È questo il quadro che ha fatto da sfondo al convegno promosso dalla Federazione delle chiese evangeliche insieme ad altri enti ampiamente rappresentativi dell’articolata realtà dell’evangelismo italiano. Ma erano presenti anche esponenti di prima linea delle comunità induiste, buddiste e islamiche, tessere sparse ma emblematiche di quel mosaico “delle religioni” che si va costruendo anche in Italia. Sono state quasi dieci ore di confronto intenso e rigoroso tra giuristi, rappresentanti delle varie confessioni religiose, politici: tutti a vario titolo protagonisti di un confronto pubblico su un tema che, unanimemente, è stato riconosciuto di grande rilevanza democratica e costituzionale. In pochi anni l’Italia ha sensibilmente modificato il suo profilo confessionale, sia cedendo molti spazi alla secolarizzazione che assistendo a un’inedita pluralizzazione delle scelte e dei comportamenti religiosi. Una moderna legge sulla materia delle libertà religiose, pertanto, non è e non deve apparire il tema di bandiera di “minoranze” impegnate a tutelare se stesse. Rimanda, invece, a una grande questione democratica connessa ai principi fondamentali di laicità e di libertà di coscienza.

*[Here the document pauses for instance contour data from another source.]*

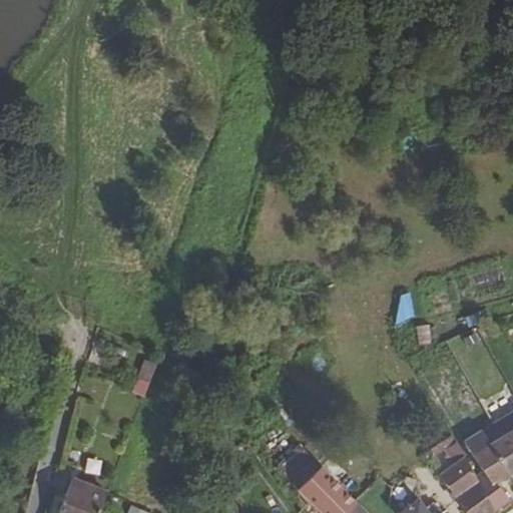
[(457,337),(448,341),(453,352),(463,347),(457,337)]
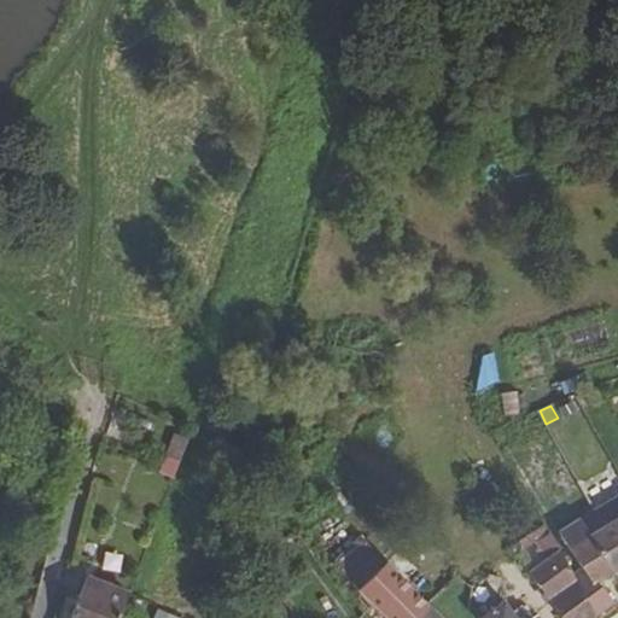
[(163,471),(175,477),(180,464),(190,439),(178,435),(169,459),(163,471)]
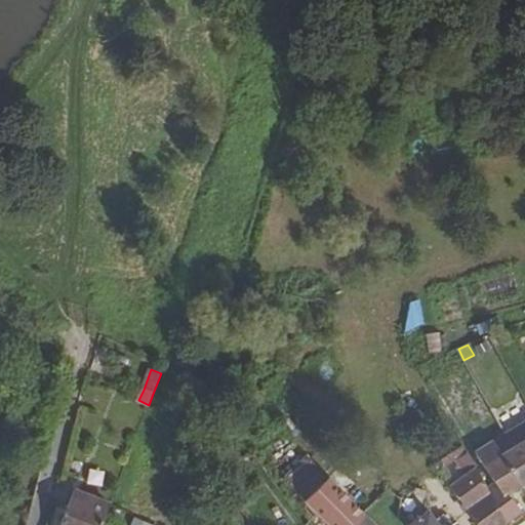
[(500,455),(520,485),(524,481),(524,422),(506,434),(514,448),(500,455)]
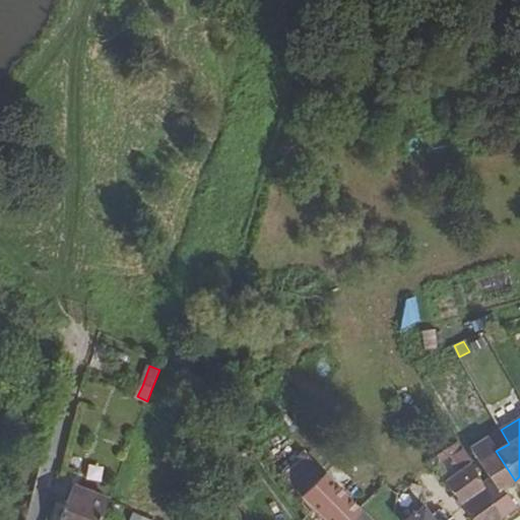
[(504,516),(515,508),(501,486),(506,482),(508,485),(515,480),(496,451),(509,444),(501,430),(470,447),(488,474),(479,479),(504,516)]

Seconda conclusione, ampiamente condivisa tra gli intervenuti, è che se nella legislatura in corso non vi sono le condizioni per varare un testo di legge su questa materia, è però urgente che la classe politica risponda alle sollecitazioni che riceve dalla società civile, dalle comunità di fede e dalle sempre più evidenti dinamiche socioreligiose. In questa prospettiva, un segnale importante sarebbe l’approvazione di tutte e sei le Intese all’esame del Parlamento. Presto e insieme, applicando l’articolo 8 della Costituzione senza distinguere tra culti “facili” e “problematici”, giudeocrsitiani e orientali, ma dimostrando che per il legislatore italiano tutte le confessioni religiose sono davvero “ugualmente libere di fronte alla legge”, come recita lo stesso articolo della Carta fondamentale.

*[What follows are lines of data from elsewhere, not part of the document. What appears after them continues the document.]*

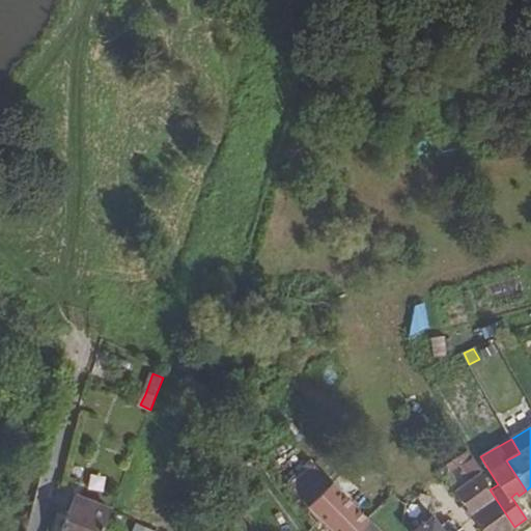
[(441,467),(453,487),(480,470),(468,450),(441,467)]
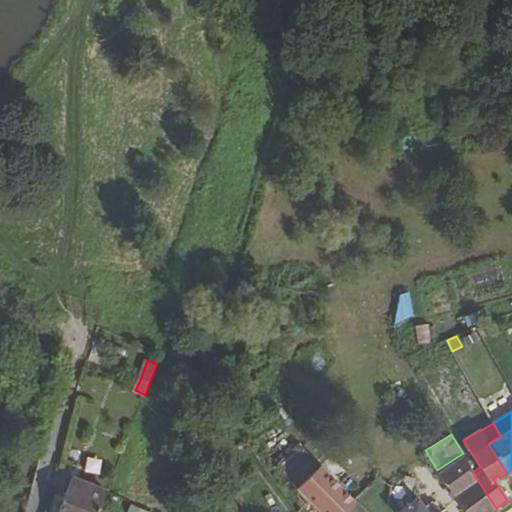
[(278,468),(297,487),(320,465),(301,446),(278,468)]
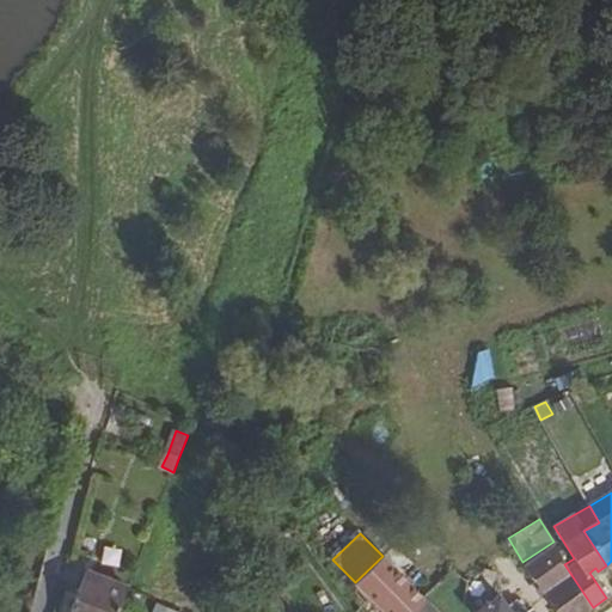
[(556,611),(585,611),(593,607),(564,564),(555,548),(526,567),(556,611)]
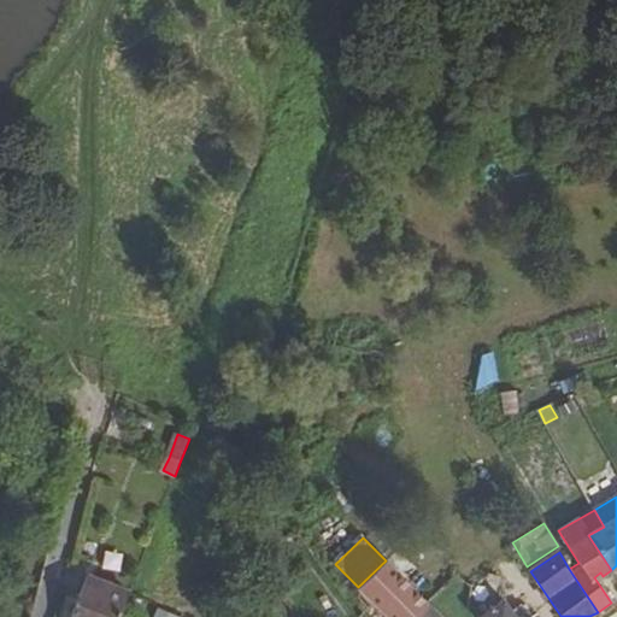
[(386,560),(358,587),(387,616),(413,616),(428,604),(386,560)]
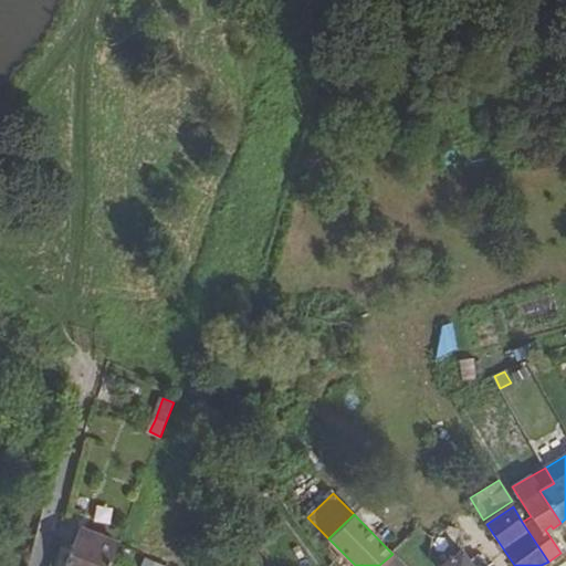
[(65,565),(108,565),(117,543),(81,528),(65,565)]
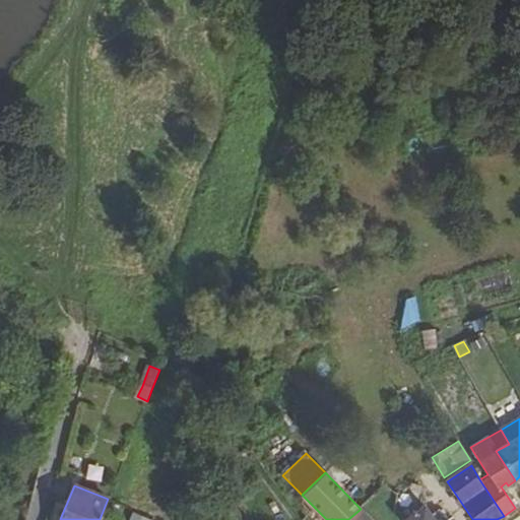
[(433,519),(424,507),(404,519),(445,519),(443,517),(438,519),(433,519)]
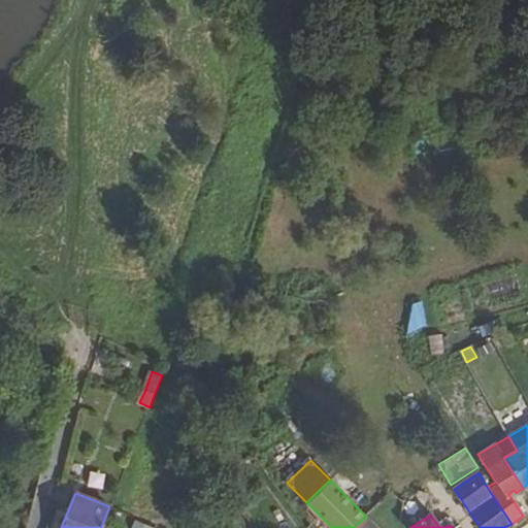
[(376,527),(366,517),(354,527),(376,527)]
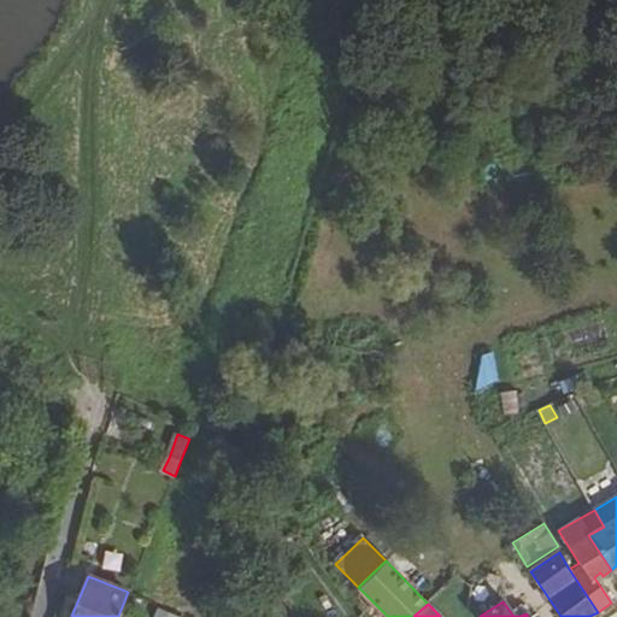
[(181,616),(182,615),(164,606),(158,616),(181,616)]
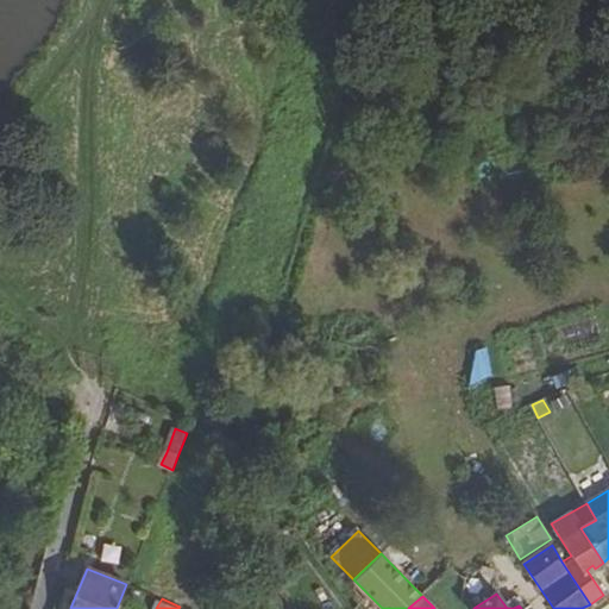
All buildings are outlined.
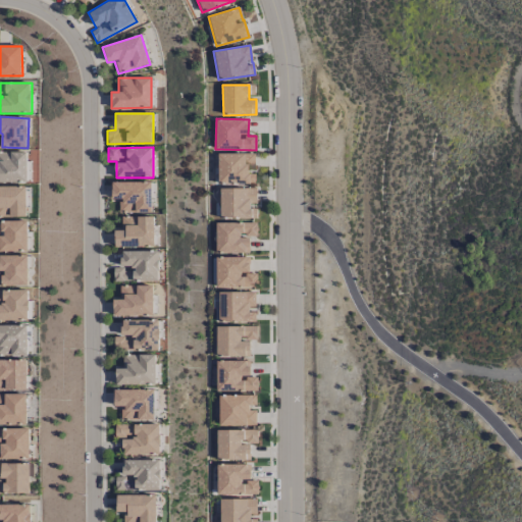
[(28,152),(0,152),(0,181),(29,181),(28,152)]
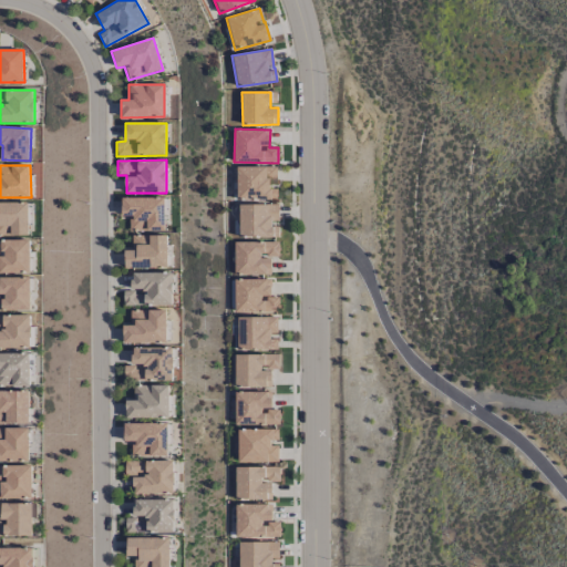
[(277,198),(276,188),(269,189),(269,179),(277,179),(276,166),(236,167),(237,199),(277,198)]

Ed è significativo che su questa prospettiva si siano ritrovati autorevoli esponenti del PdL e di FLI, del PD e di SEL, insomma delle principali forze politiche che sostengono il governo Monti e di uno dei partiti all’opposizione. Un segnale culturalmente e giuridicamente incoraggiante: la libertà religiosa non dovrebbe mai essere tema di parte perché è al centro dei valori e delle istituzioni democratiche. Vedremo se la politica italiana di questi anni sarà all’altezza di una sfida così alta.

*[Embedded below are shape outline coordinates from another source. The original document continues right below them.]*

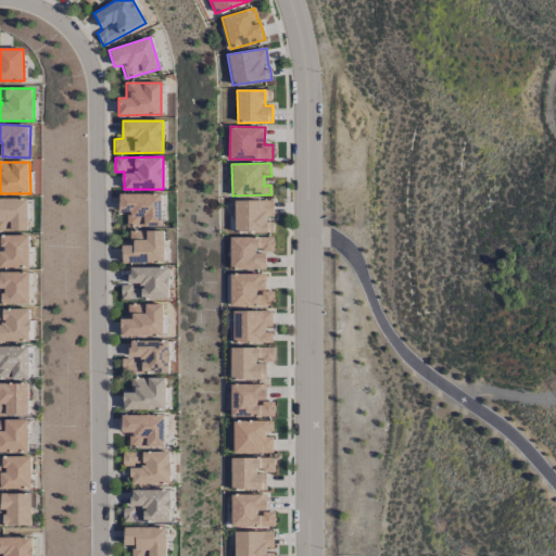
[(126,227),(161,227),(162,194),(119,193),(119,212),(126,212),(126,227)]
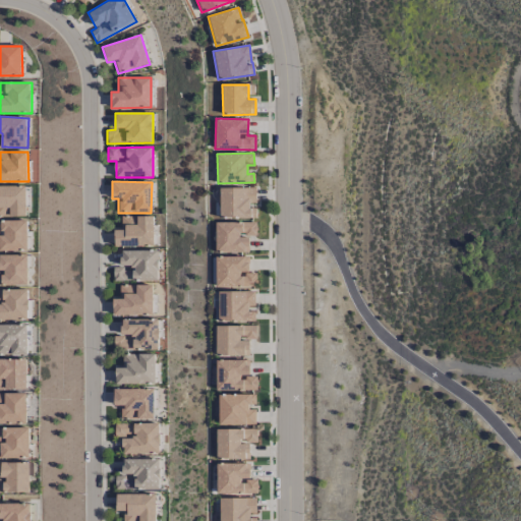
[(0,186),(0,216),(26,216),(26,186),(0,186)]
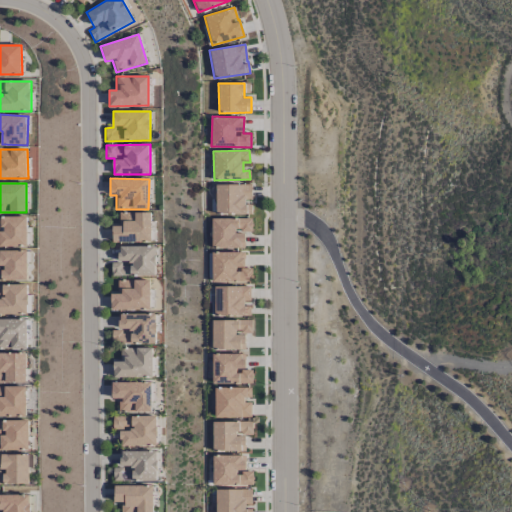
[(215,185),(216,214),(251,214),(251,202),(251,184),(215,185)]
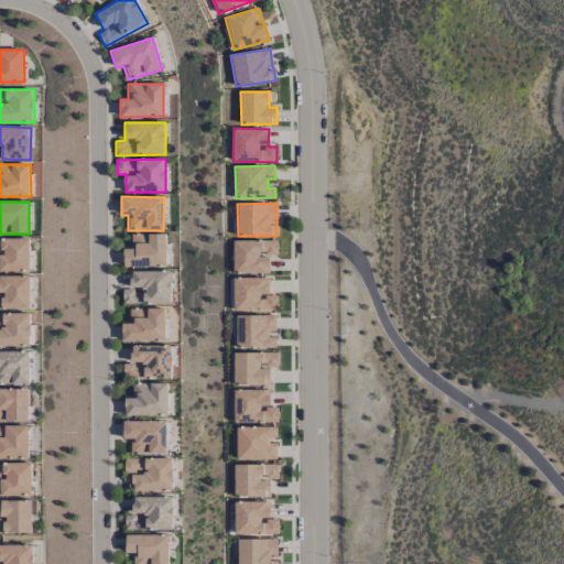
[(166,235),(131,234),(131,249),(123,249),(123,267),(166,268),(166,235)]
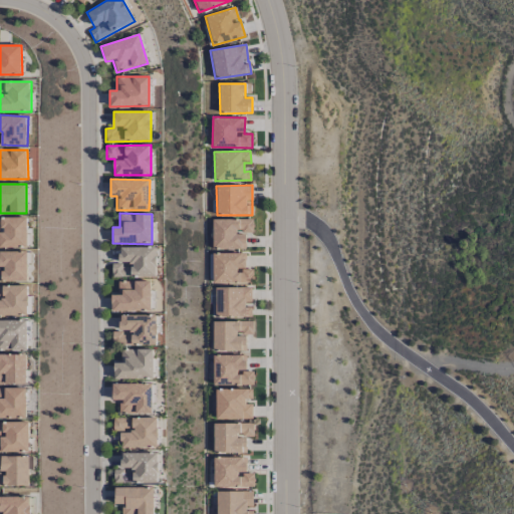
[(28,217),(1,218),(2,232),(0,231),(0,247),(28,247),(28,217)]
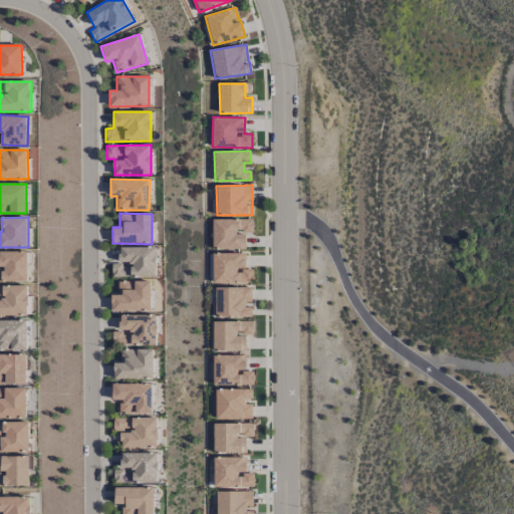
[(212,220),(213,249),(245,249),(245,233),(253,233),(252,219),(212,220)]
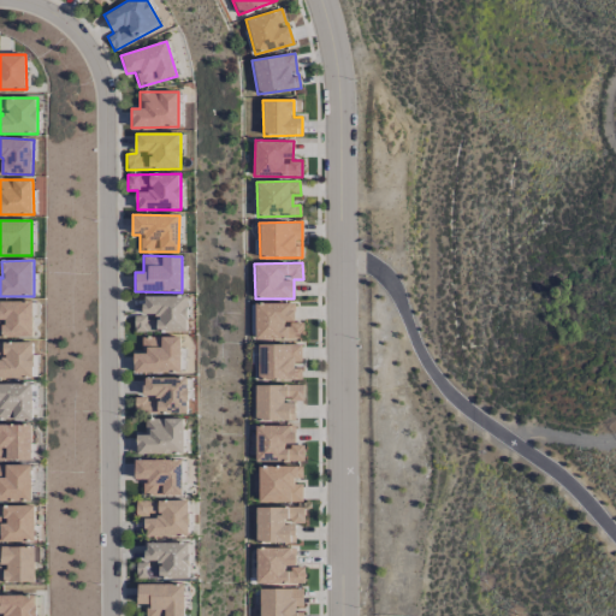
[(187,332),(188,297),(143,296),(143,315),(134,315),(134,331),(187,332)]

Terza e ultima considerazione, anche questa ampiamente condivisa: per raccogliere in estate bisogna seminare in autunno. Occorre insomma che le forze politiche, le comunità di fede, gli opinion maker che hanno a cuore questi temi trovino la forza di porli al centro del dibattito pubblico sin da oggi, superando i tatticismi e le prudenze di chi non si espone perché teme di identificarsi con una causa che suppone controversa, minoritaria e sostanzialmente sgradita alla confessione di maggioranza. Il tema va posto oggi, in questa legislatura, perché entri nelle piattaforme elettorali dei partiti che si accingono al confronto pubblico in vista del voto. Perché il Parlamento della prossima legislatura possa votare una buona legge sulla libertà religiosa, il tema deve crescere tanto all’interno dei partiti che della società civile. Neanche la politica può vivere di solo spread.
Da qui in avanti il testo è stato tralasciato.